'''

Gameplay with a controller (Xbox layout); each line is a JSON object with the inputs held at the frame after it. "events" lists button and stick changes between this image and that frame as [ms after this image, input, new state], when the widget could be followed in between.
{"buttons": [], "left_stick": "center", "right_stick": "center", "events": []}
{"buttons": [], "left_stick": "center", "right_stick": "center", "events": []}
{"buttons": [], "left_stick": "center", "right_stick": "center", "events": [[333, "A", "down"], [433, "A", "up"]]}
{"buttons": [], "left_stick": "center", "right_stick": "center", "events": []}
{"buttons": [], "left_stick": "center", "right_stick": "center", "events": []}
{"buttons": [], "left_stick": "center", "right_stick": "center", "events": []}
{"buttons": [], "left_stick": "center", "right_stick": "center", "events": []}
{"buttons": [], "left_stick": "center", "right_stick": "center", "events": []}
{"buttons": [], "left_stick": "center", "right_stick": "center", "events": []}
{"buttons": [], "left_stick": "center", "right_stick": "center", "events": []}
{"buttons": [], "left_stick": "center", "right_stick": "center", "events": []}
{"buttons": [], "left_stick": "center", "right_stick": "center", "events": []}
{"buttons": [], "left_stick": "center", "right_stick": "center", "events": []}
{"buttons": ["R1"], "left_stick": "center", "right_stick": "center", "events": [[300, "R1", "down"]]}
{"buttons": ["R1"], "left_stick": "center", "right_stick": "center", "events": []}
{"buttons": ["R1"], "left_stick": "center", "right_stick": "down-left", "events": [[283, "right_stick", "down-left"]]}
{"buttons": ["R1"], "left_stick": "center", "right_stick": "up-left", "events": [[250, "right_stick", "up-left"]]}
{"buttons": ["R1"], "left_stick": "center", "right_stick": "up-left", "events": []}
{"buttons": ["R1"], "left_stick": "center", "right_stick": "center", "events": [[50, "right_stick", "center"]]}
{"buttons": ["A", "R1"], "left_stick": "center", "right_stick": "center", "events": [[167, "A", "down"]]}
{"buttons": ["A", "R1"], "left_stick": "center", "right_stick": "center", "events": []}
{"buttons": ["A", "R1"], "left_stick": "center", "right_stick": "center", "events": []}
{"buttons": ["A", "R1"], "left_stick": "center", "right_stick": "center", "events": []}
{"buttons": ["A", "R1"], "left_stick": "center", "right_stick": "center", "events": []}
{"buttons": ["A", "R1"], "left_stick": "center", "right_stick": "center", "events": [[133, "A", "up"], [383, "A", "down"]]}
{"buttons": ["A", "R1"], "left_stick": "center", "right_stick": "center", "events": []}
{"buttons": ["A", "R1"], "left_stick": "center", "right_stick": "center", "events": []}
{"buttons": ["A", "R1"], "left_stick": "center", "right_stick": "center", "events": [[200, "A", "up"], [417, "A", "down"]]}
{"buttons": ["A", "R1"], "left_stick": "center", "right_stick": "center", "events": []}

'''

* EXERCISE GOAL: Copy the full listing exactly.

* SOLUTION BELOW:
Gameplay with a controller (Xbox layout); each line is a JSON object with the inputs held at the frame after it. "events" lists button and stick changes between this image and that frame as [ms after this image, input, new state], when the widget could be followed in between.
{"buttons": [], "left_stick": "center", "right_stick": "center", "events": []}
{"buttons": [], "left_stick": "center", "right_stick": "center", "events": []}
{"buttons": [], "left_stick": "center", "right_stick": "center", "events": [[333, "A", "down"], [433, "A", "up"]]}
{"buttons": [], "left_stick": "center", "right_stick": "center", "events": []}
{"buttons": [], "left_stick": "center", "right_stick": "center", "events": []}
{"buttons": [], "left_stick": "center", "right_stick": "center", "events": []}
{"buttons": [], "left_stick": "center", "right_stick": "center", "events": []}
{"buttons": [], "left_stick": "center", "right_stick": "center", "events": []}
{"buttons": [], "left_stick": "center", "right_stick": "center", "events": []}
{"buttons": [], "left_stick": "center", "right_stick": "center", "events": []}
{"buttons": [], "left_stick": "center", "right_stick": "center", "events": []}
{"buttons": [], "left_stick": "center", "right_stick": "center", "events": []}
{"buttons": [], "left_stick": "center", "right_stick": "center", "events": []}
{"buttons": ["R1"], "left_stick": "center", "right_stick": "center", "events": [[300, "R1", "down"]]}
{"buttons": ["R1"], "left_stick": "center", "right_stick": "center", "events": []}
{"buttons": ["R1"], "left_stick": "center", "right_stick": "down-left", "events": [[283, "right_stick", "down-left"]]}
{"buttons": ["R1"], "left_stick": "center", "right_stick": "up-left", "events": [[250, "right_stick", "up-left"]]}
{"buttons": ["R1"], "left_stick": "center", "right_stick": "up-left", "events": []}
{"buttons": ["R1"], "left_stick": "center", "right_stick": "center", "events": [[50, "right_stick", "center"]]}
{"buttons": ["A", "R1"], "left_stick": "center", "right_stick": "center", "events": [[167, "A", "down"]]}
{"buttons": ["A", "R1"], "left_stick": "center", "right_stick": "center", "events": []}
{"buttons": ["A", "R1"], "left_stick": "center", "right_stick": "center", "events": []}
{"buttons": ["A", "R1"], "left_stick": "center", "right_stick": "center", "events": []}
{"buttons": ["A", "R1"], "left_stick": "center", "right_stick": "center", "events": []}
{"buttons": ["A", "R1"], "left_stick": "center", "right_stick": "center", "events": [[133, "A", "up"], [383, "A", "down"]]}
{"buttons": ["A", "R1"], "left_stick": "center", "right_stick": "center", "events": []}
{"buttons": ["A", "R1"], "left_stick": "center", "right_stick": "center", "events": []}
{"buttons": ["A", "R1"], "left_stick": "center", "right_stick": "center", "events": [[200, "A", "up"], [417, "A", "down"]]}
{"buttons": ["A", "R1"], "left_stick": "center", "right_stick": "center", "events": []}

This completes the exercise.